May 31st, 2007, 02:55 AM
ghostdog74, thanks very much for your suggestion of

ls -ltr *[0-9][a-z][a-z].tar.gz

That works as I would expect, although it's not exactly what I want. That regexpr just matches file names ending in a digit, a letter, a letter, and .tar.gz.

Goliath!
May 31st, 2007, 03:08 AM
cwaldbieser, thanks for the response!

What I figured out is that in the extended regexpr * matches ZERO or more of the previous expression. So [0-9]{4}*.tar.gz matches anything ending in .tar.gz, since there can be zero of [0-9]{4}. Also the period . matches any single character. So technically I need to escape the periods in .tar.gz and add a period before the *. In other words:



$ ls | grep -E '[0-9]{4}.*\.tar\.gz'


This works - thanks! But now I really want to know why I have to pipe it thru grep. When does the bash shell evaluate regular expressions and under what circumstances does it assume they are extended regular expressions?

I don't remember things being this difficult years ago when I used Unix on my job. Maybe then I was using k shell and it treated regexpr differently.



Try


$ ls | grep -E '[0-9]{4}*.tar.gz'

The -E is to use extended regular expressions. You don't need to escape the "{" and "}" for grep. The shell may require them to be escaped if the pattern wasn't in single quotes.

Foxmike
May 31st, 2007, 03:15 AM
Well, bash interprets the "ls"'s argument as a filename and is doing "file-name generation" or expansion, which is not the same thing than "regular expression comprehension" as you would like to do. Grep is doing this. This is why you have to pipe the output of the "ls" command to grep for it to use his regular expression comprehension capabilities.
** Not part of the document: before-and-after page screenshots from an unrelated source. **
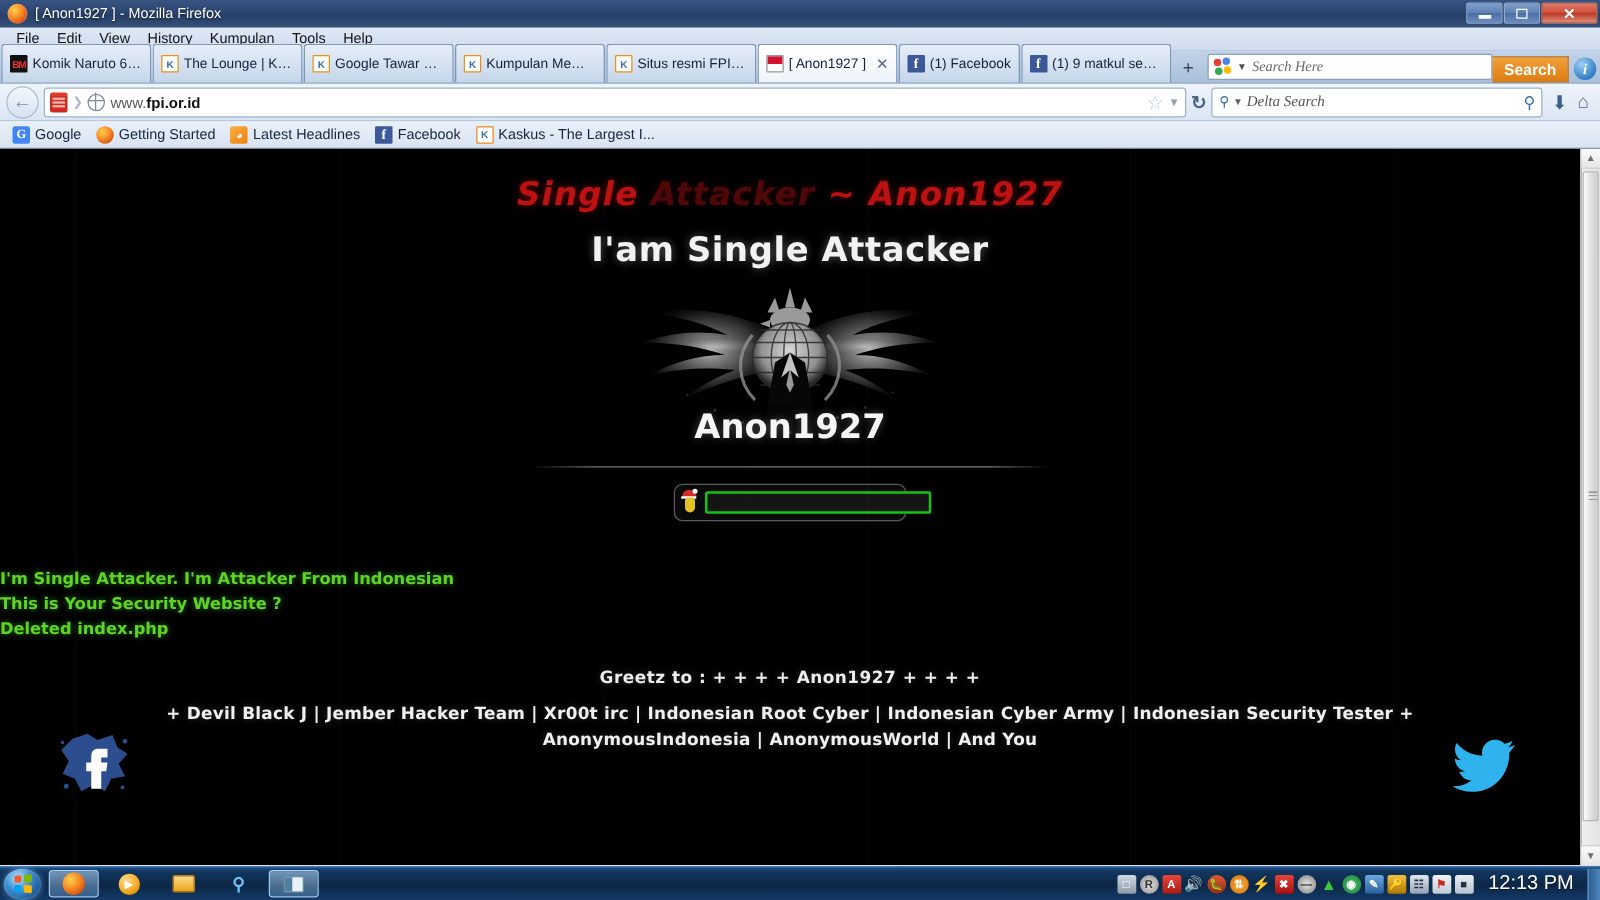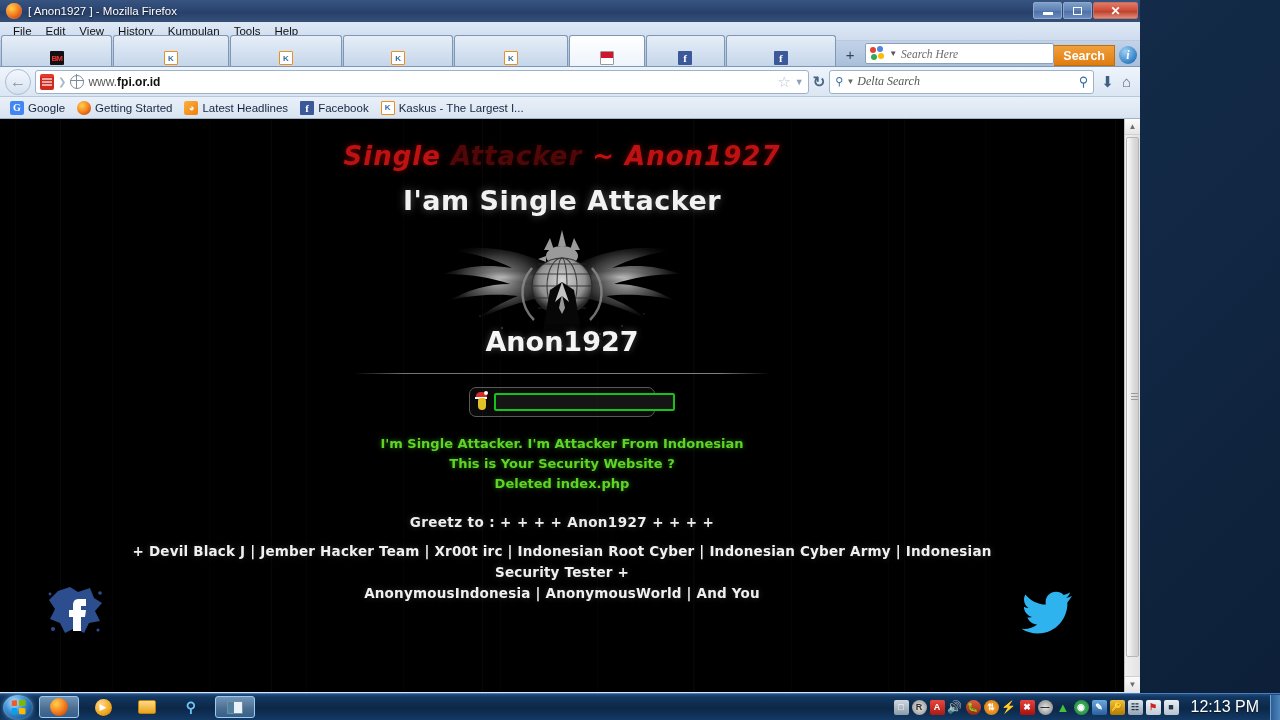--- a/index.html
+++ b/index.html
@@ -18,7 +18,7 @@
 
   
   #window {
-    position: absolute; left: 0; top: 0; width: 1140px; height: 693px;
+    position: absolute; left: 0; top: 0; width: 1280px; height: 693px;
     background: #d7e3f2;
   }
 

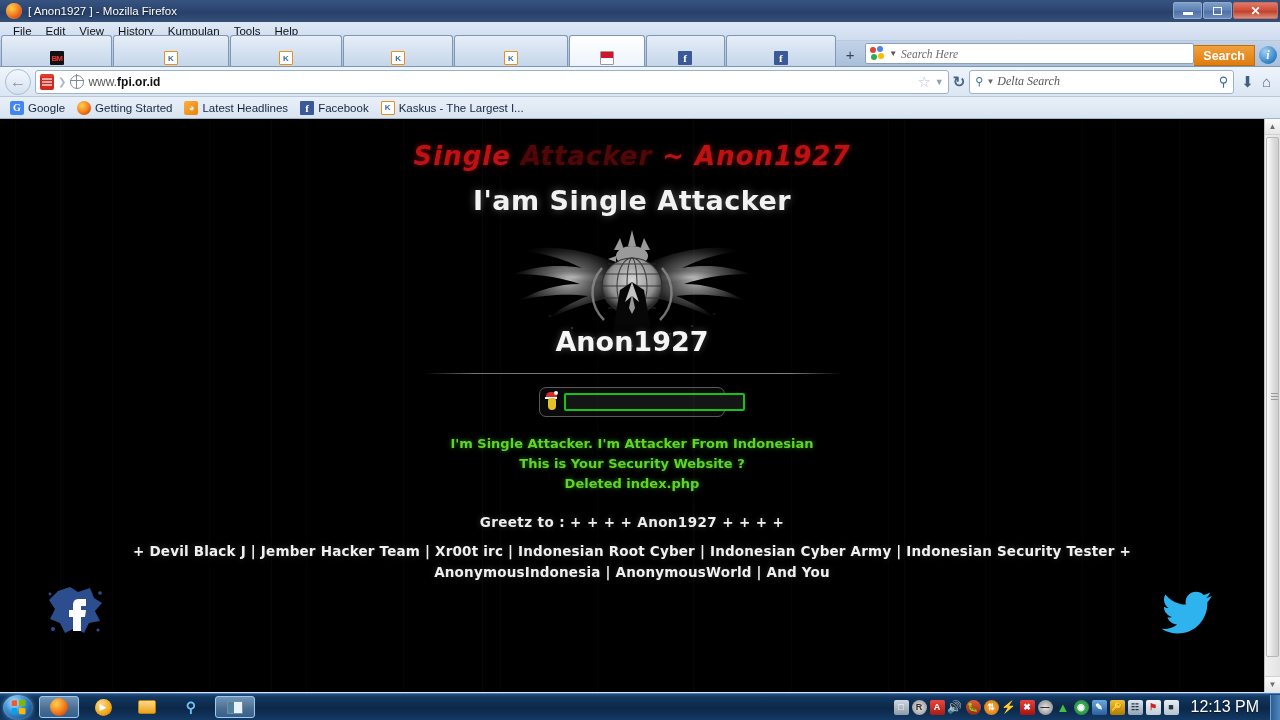--- a/index.html
+++ b/index.html
@@ -78,7 +78,7 @@
     background: linear-gradient(to bottom, #e6eef8, #c5d6ea);
     border: 1px solid #7f97b5; border-bottom: none;
     border-radius: 3px 3px 0 0; margin-right: 1px;
-    font-size: 11px; color: #13233b; white-space: nowrap; overflow: hidden; flex-direction: column;
+    font-size: 11px; color: #13233b; white-space: nowrap; overflow: hidden;
   }
   .tab.active {
     background: linear-gradient(to bottom, #ffffff, #eef4fb);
I have broke my theets several times on it!:)

Regards.

-FM

Tesiph
May 31st, 2007, 02:30 PM
Bash only support some basic pattern matching, see the Bash man page on "Pathname Expansion" and "Brace Expansion".

If you want to only use bash, you could use:
ls [0-9][0-9][0-9][0-9]-[0-9][0-9]-[0-9][0-9][a-z][a-z].tar.gz
Although using grep (or find with the -regex option) may be a better option

Goliath!
June 1st, 2007, 10:19 PM
Everyone's responses were very helpful. Thanks!!